RDC : “la situation sécuritaire à l’Est n’est pas un problème d’islamistes, sanctionnez plutôt le Rwanda et l’Ouganda”, Analyste

Calicot publicitaire de la marche pour soutenir le rapport Mapping. Ph. Enet/H.B.

Le discours du président Tshisekedi lors de sa conférence de presse avec Emmanuel Macron, président Français, à Paris, continue d’enregistrer les réactions, notamment sur les questions sécuritaires dans l’Est de la République Démocratique du Congo (RDC).

Selon un analyste indépendant qui s’est confié à election-net.com, ce discours du président de la RDC en face de son homologue français, est chimérique ou encore irréaliste surtout en ce qui concerne l’insécurité dans la partie orientale. Bien que le Chef de l’État congolais et président en exercice de l’union africaine, manifeste sa ferme volonté d’éradiquer les violences et massacres qui ont élus domicile dans cette partie de son pays.

Pour cet analyste, il y a un lapsus dans le discours de Félix Tshisekedi. À l’en croire, les responsabilités dans la situation de l’est sont connues: il s’agit d’une guerre d’agression par les pays voisins de la RDC à savoir l’Ouganda et le Rwanda, comme indiqué dans le rapport Mapping, précise-t-il.

“Les termes et la situation à l’est de la République démocratique du Congo sont malheureusement mal Interprétés : – le conflits à l’est du Congo est une agression des états voisin de la République démocratique du Congo en l’occurrence : Le Rwanda et l’Ouganda.Cette triste réalité est reprise dans le rapport Mapping conçu par les expert de l’ONU en 2010 qui, dans ses premières lignes, affirme que : Rapport du Projet Mapping concernant les violations les plus graves des droits de l’homme et du droit international humanitaire commises entre mars 1993 et juin 2003 sur le territoire de la République démocratique du Congo”.

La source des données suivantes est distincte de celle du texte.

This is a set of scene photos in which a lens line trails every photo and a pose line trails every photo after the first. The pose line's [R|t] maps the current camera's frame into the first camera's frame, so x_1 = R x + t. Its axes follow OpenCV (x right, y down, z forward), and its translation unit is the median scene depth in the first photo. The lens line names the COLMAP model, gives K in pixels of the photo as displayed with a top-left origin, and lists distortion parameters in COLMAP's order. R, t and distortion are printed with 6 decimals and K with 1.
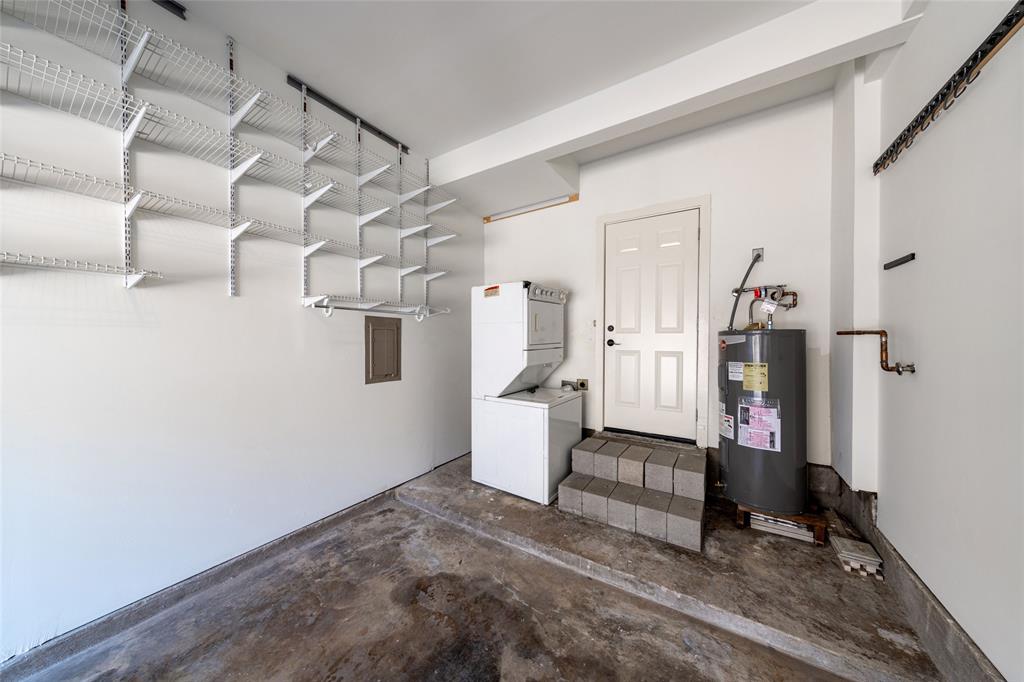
lens RADIAL K [[323.8, 0, 513.0], [0, 323.8, 342.0], [0, 0, 1]] dist [0.002725, -0.000047]
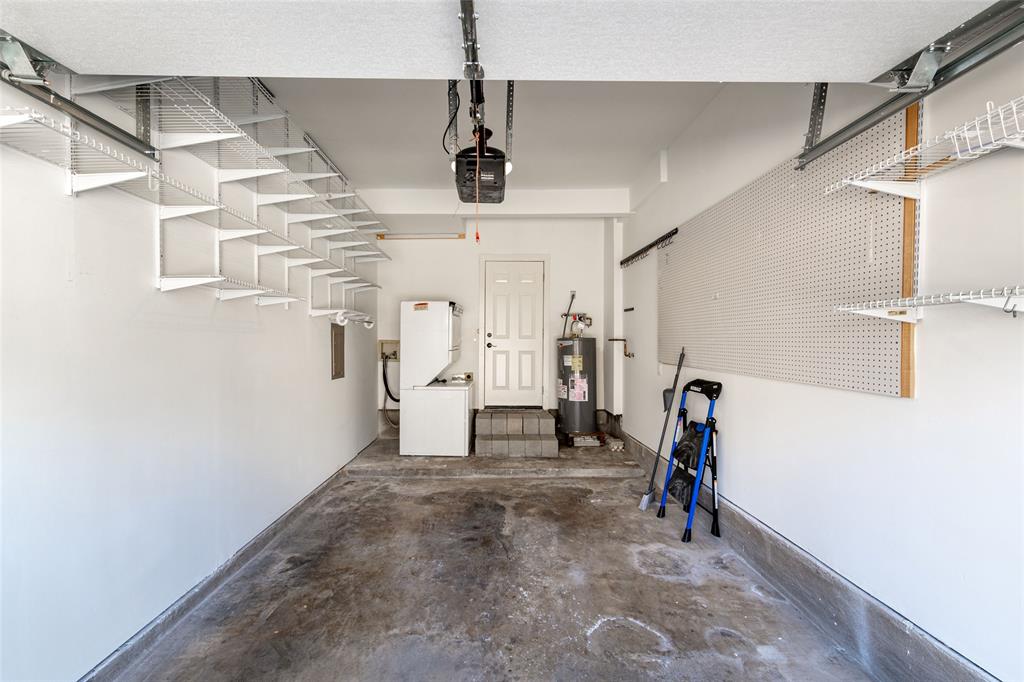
lens RADIAL K [[345.9, 0, 509.4], [0, 345.9, 343.8], [0, 0, 1]] dist [0.007559, 0.000324]
pose [[0.849858, -0.000056, 0.527011, -0.621339], [0.003599, 0.999977, -0.005697, 0.007058], [-0.526999, 0.006738, 0.849839, -0.481018]]
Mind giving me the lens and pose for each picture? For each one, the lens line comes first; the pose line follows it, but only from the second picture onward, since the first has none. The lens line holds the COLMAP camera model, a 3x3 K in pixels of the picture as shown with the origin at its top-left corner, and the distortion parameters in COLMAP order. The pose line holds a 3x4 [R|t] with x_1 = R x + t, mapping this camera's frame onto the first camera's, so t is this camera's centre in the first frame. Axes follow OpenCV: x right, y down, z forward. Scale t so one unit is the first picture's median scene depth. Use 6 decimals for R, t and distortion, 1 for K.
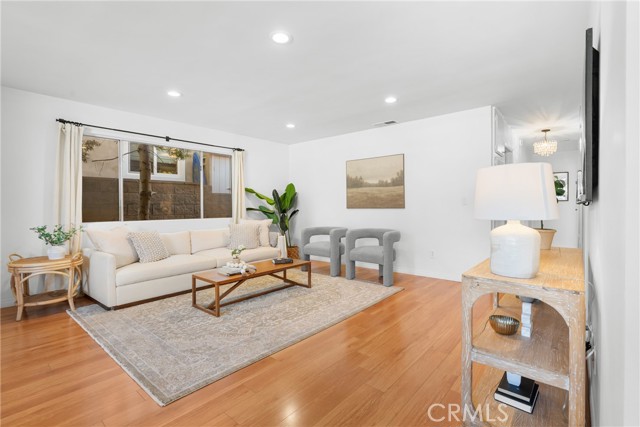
lens RADIAL K [[299.0, 0, 319.7], [0, 299.0, 209.7], [0, 0, 1]] dist [-0.010128, 0.000440]
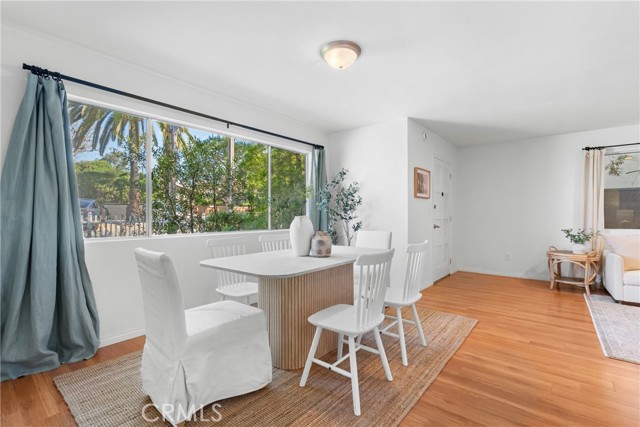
lens RADIAL K [[299.0, 0, 319.7], [0, 299.0, 209.7], [0, 0, 1]] dist [-0.010128, 0.000440]
pose [[0.019287, -0.012234, -0.999739, 0.369827], [-0.013848, 0.999826, -0.012502, -0.001285], [0.999718, 0.014086, 0.019114, -0.173701]]
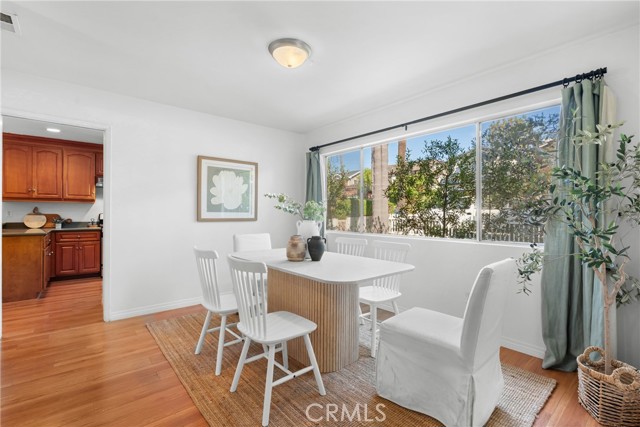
lens RADIAL K [[296.6, 0, 320.0], [0, 296.6, 213.5], [0, 0, 1]] dist [0.001135, -0.000149]
pose [[-0.985646, -0.002704, 0.168802, -0.434381], [-0.000753, 0.999932, 0.011620, -0.019083], [-0.168822, 0.011326, -0.985581, 0.476241]]
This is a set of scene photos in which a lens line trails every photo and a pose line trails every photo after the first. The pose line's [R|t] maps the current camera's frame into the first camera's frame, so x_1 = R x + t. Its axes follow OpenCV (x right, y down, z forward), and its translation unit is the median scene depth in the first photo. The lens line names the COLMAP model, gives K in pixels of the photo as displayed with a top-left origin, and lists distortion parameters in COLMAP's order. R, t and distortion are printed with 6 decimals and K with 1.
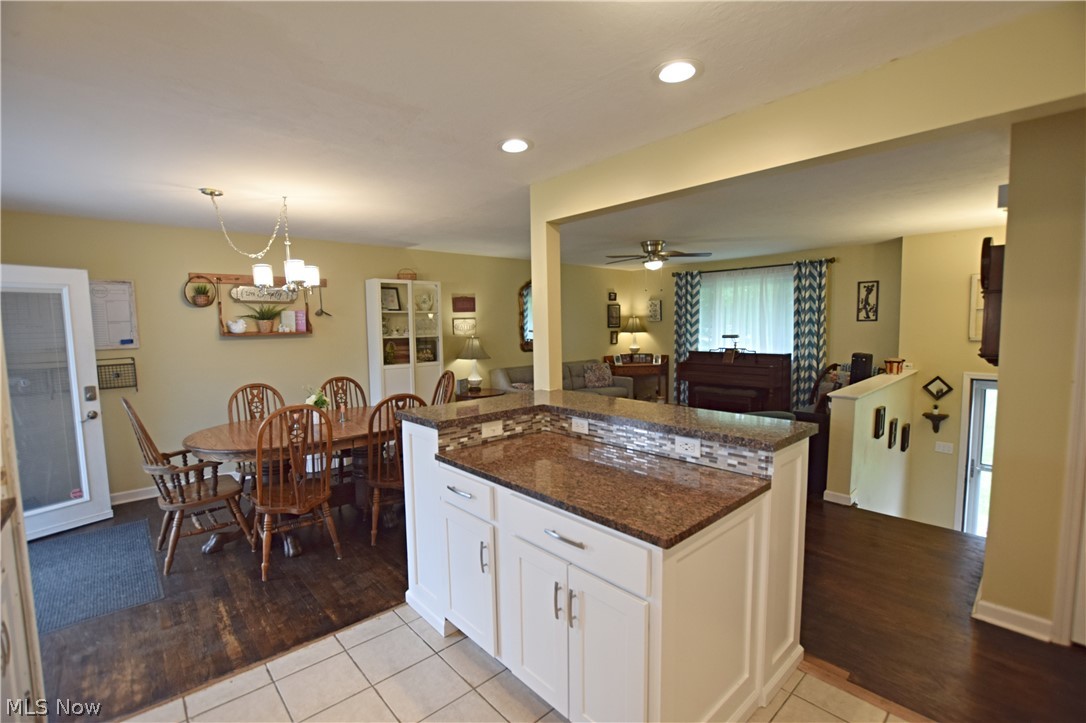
lens RADIAL K [[485.8, 0, 547.8], [0, 485.8, 362.0], [0, 0, 1]] dist [0.001635, -0.000255]
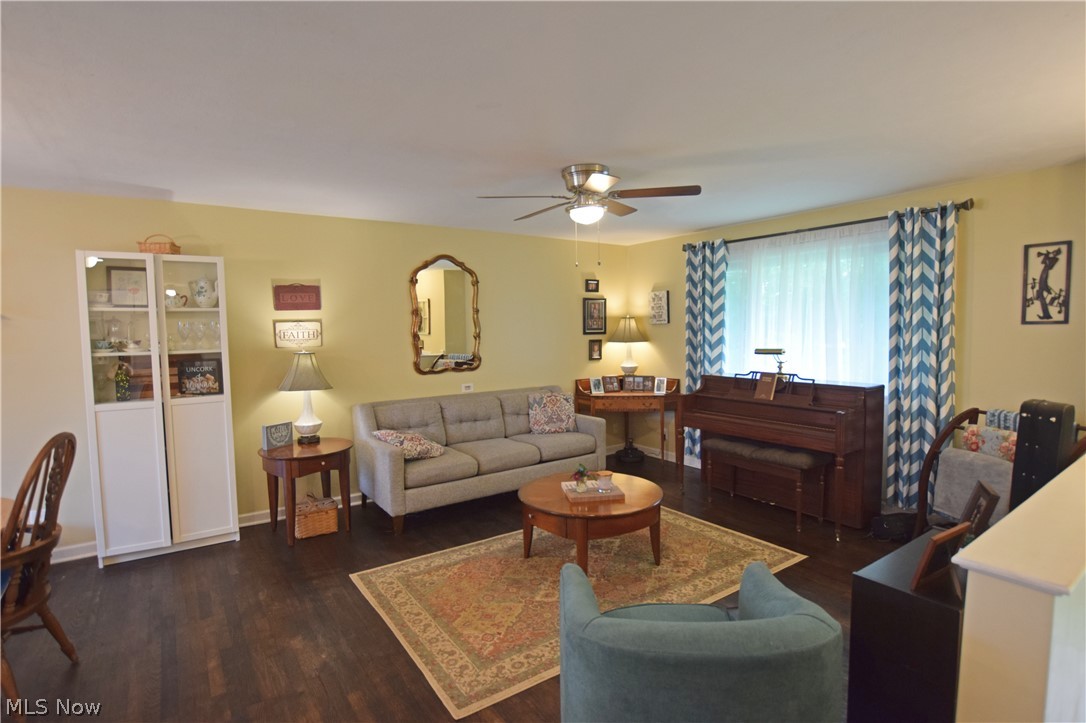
lens RADIAL K [[545.6, 0, 540.4], [0, 545.6, 364.6], [0, 0, 1]] dist [-0.016046, 0.001898]
pose [[0.990600, 0.008074, -0.136549, 0.205468], [-0.009389, 0.999916, -0.008988, -0.030268], [0.136465, 0.010185, 0.990593, 0.354930]]
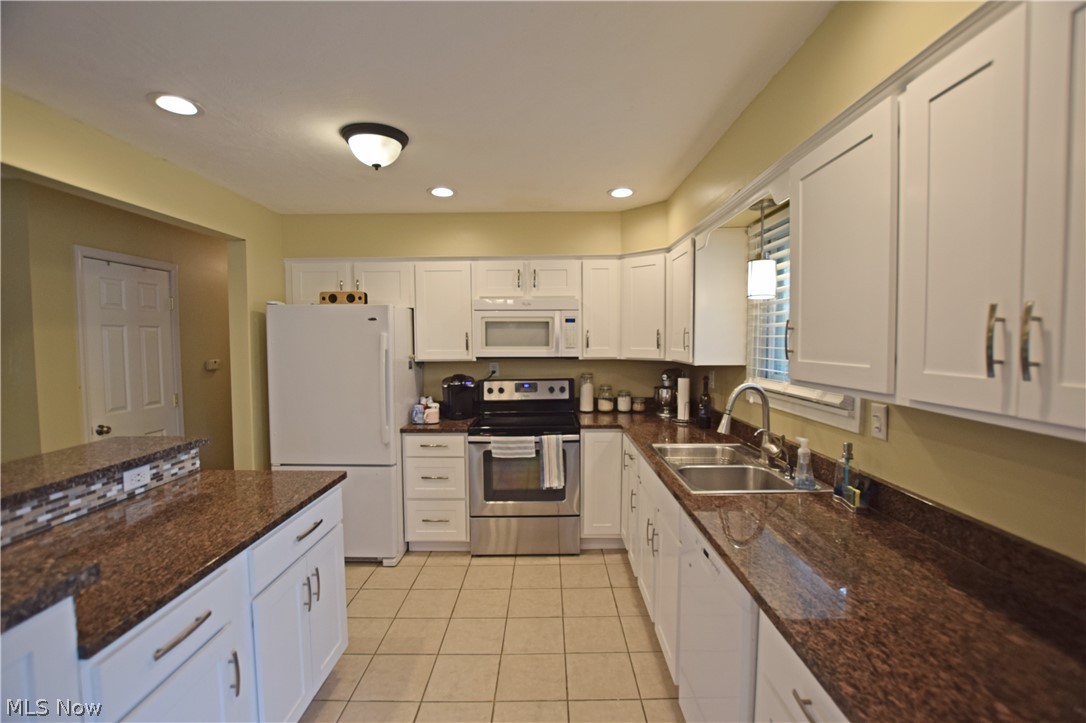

Pour lui, la présentation d’islamistes comme source d’insécurité dans la partie orientale de la RDC est donc erronée, “il faut sanctionnez le Rwanda et l’Ouganda”.

Et d’ajouter :

“Il n’est donc pas question de présenter la situation à l’est du Congo comme étant une menace Islamiste . Nous parlons plutôt d’une agression , d’un génocide, d’une épuration ethnique, d’un projet de balkanisation . Les auteurs sont connus et les responsabilités établies à ce jour”.

Et de conclure : “Le choix des termes empruntés par le président de la République démocratique du Congo est erroné , en même temps occulte les vraies raisons des crimes et influence son processus de résolution”.

Cet analyste estime, enfin, que “si le postulat est dans son essence mal conçu , les conclusions seront de toute évidence nulles et sans envergures. Il serait donc souhaitable d’y remédier”.